Les officines des pharmaciens surtout étaient le théâtre de ces discussions passionnées où les uns contestaient la présence de l’arsenic dans le corps de la. victime, ou les autres l’admettaient en l’expliquant diversement. Des recherches furent faites d’abord par des experts de Limoges, Dupuytren et Dubois, puis par des toxicologistes de Paris, de Bussy, Ollivier, et l’illustre Orfila. Ce dernier avait installé son laboratoire derrière le Palais de Justice, dans des jardins, où il analysait les viscères de Lafarge à l’aide de l’appareil de Marsch.
Des pharmaciens de la ville suivaient, avec un intérêt toujours croissant, les recherches dont le sort de l’accusée dépendait. Tout Tulle fut tellement empuantie par les odeurs cadavériques, qu’à l’audience des femmes s’évanouirent et que les gens ‘ne sortaient dans la rue que munis d’un flacon de sels. Il se fit. une telle consommation de ces flacons que les pharmaciens, dévalisés, en manquèrent. Orfila convainquit les jurés que Lafarge avait été empoisonné par de l’arsenic. Confiants dans la science et la probité du savant chimiste, ils condamnèrent Marie Cappelle. (Plantadis J. Variétés : Les pharmaciens de Tulle et l’affaire Lafarge.

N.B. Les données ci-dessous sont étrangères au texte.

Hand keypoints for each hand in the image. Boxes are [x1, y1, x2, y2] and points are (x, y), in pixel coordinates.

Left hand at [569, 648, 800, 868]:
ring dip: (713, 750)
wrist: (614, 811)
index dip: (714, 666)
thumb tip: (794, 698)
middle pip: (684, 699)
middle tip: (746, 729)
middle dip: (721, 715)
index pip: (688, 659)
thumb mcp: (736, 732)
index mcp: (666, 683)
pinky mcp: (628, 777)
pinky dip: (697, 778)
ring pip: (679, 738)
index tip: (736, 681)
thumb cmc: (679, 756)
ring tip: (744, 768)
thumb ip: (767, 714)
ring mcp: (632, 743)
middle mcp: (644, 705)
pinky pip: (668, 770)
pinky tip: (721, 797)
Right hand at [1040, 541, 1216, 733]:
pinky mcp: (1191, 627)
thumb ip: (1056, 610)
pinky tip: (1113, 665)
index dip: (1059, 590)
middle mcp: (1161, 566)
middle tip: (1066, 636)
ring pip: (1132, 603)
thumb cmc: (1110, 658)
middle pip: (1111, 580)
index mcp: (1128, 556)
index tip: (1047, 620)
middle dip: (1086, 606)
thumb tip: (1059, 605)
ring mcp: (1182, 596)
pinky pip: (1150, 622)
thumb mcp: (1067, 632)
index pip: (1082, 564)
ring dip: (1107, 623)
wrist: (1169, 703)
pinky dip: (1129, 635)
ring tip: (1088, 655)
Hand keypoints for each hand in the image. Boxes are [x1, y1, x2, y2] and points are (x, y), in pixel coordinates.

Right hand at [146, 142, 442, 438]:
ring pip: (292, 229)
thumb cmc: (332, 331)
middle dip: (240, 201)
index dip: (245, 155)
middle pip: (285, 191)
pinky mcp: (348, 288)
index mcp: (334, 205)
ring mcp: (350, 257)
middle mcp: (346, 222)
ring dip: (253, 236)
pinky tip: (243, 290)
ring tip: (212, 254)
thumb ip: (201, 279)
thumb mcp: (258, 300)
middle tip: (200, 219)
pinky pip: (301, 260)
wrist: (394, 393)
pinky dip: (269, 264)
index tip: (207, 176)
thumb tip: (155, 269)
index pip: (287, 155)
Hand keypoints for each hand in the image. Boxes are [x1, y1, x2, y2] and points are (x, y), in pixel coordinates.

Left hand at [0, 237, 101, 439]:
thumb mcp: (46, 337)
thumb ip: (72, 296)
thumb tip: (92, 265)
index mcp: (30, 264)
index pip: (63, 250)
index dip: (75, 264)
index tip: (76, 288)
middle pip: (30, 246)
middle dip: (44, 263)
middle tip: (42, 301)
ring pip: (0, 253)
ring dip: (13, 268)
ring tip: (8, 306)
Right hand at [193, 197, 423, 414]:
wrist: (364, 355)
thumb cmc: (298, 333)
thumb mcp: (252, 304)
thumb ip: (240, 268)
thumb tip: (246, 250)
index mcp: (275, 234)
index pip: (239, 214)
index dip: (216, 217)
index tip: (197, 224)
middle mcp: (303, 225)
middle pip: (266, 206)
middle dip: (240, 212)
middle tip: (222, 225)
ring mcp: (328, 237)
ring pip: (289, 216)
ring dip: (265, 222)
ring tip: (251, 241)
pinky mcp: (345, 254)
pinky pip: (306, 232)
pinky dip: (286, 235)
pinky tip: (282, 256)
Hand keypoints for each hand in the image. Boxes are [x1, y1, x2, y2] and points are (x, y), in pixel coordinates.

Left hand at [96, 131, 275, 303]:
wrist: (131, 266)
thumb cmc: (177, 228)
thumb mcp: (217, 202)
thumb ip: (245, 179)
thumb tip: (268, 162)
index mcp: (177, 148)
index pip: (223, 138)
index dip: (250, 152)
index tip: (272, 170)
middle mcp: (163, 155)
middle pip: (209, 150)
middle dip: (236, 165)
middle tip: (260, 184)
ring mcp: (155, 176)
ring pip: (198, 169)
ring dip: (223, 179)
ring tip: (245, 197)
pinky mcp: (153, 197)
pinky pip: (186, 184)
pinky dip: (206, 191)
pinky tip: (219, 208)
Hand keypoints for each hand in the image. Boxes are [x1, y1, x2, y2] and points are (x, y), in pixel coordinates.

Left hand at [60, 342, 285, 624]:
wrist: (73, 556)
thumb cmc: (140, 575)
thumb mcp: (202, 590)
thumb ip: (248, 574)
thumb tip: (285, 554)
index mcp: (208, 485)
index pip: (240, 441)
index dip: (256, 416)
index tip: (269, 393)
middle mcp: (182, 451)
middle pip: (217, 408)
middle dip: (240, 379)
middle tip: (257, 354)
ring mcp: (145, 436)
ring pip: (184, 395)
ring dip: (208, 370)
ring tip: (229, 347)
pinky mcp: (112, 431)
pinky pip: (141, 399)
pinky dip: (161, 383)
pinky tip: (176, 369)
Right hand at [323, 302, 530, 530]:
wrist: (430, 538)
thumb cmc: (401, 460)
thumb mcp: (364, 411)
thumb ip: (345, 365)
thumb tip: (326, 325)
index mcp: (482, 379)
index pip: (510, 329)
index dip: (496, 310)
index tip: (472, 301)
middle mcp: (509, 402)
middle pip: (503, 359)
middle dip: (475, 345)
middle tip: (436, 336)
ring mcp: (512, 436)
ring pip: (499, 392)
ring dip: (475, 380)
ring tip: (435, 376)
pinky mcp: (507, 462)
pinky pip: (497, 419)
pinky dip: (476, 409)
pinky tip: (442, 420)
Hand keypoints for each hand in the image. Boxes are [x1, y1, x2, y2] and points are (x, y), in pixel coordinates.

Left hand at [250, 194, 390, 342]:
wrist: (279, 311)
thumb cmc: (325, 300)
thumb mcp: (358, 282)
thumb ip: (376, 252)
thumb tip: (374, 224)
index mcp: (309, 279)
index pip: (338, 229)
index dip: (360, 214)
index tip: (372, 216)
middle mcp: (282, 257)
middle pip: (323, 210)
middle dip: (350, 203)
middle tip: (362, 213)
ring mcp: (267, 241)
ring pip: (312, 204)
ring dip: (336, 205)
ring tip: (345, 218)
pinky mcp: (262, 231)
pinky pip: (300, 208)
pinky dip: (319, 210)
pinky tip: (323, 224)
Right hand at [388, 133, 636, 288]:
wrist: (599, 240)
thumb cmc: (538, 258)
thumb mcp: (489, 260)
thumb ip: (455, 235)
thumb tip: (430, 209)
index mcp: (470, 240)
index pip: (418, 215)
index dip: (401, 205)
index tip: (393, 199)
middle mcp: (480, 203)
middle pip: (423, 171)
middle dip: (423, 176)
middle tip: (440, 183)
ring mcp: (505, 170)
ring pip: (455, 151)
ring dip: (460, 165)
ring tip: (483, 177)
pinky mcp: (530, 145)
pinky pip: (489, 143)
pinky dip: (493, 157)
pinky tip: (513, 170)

In: Bulletin de la Société d’histoire de la pharmacie, 9ᵉ année, n°31, 1921. pp. 1-2.).
Enfin, pour terminer cette série de caricatures, il faut montrer celle de Louis Pasteur, non pharmacien mais très proche des milieux pharmaceutiques et médicaux de son époque. Il remplaça justement Jean-Baptiste Dumas au Conseil d’administration du Crédit Foncier de France, non seulement parce que l’établissement a financé la création de l’institut qui porte son nom, en 1886, mais parce que le savant en a été administrateur dix ans durant, de 1884 à sa mort, avant même d’en être client puisqu’il n’a ouvert un compte courant au Crédit Foncier que le 10 mars 1886.
En ce qui concerne les médecins, les caricatures de professeurs sont très nombreuses, en particulier dans Chanteclair. En voici deux exemples parmi beaucoup d’autres : le premier est le professeur Jeanselme, reçu médecin en 1888, médecin des hôpitaux en 1896 et agrégé en 1901. Il s’était spécialisé en syphilligraphie et en dermatologie. Il devint en 1902 professeur à l’Institut colonial. Il est représenté en Bouddha, allusion à ses voyages en Orient où il est allé étudier sur place les maladies exotiques : lèpre, béribéris, pian, etc. Un autre professeur eut une caricature amusante : le professeur Gley qui était un spécialiste de la biologie et de la physiologie. Il est représenté comme tenant une marionnette car « il connait toutes les ficelles qui font agir les pantins dont se compose la pauvre humanité ». Ceci conclut nos expositions sur les caricatures médico-pharmaceutiques.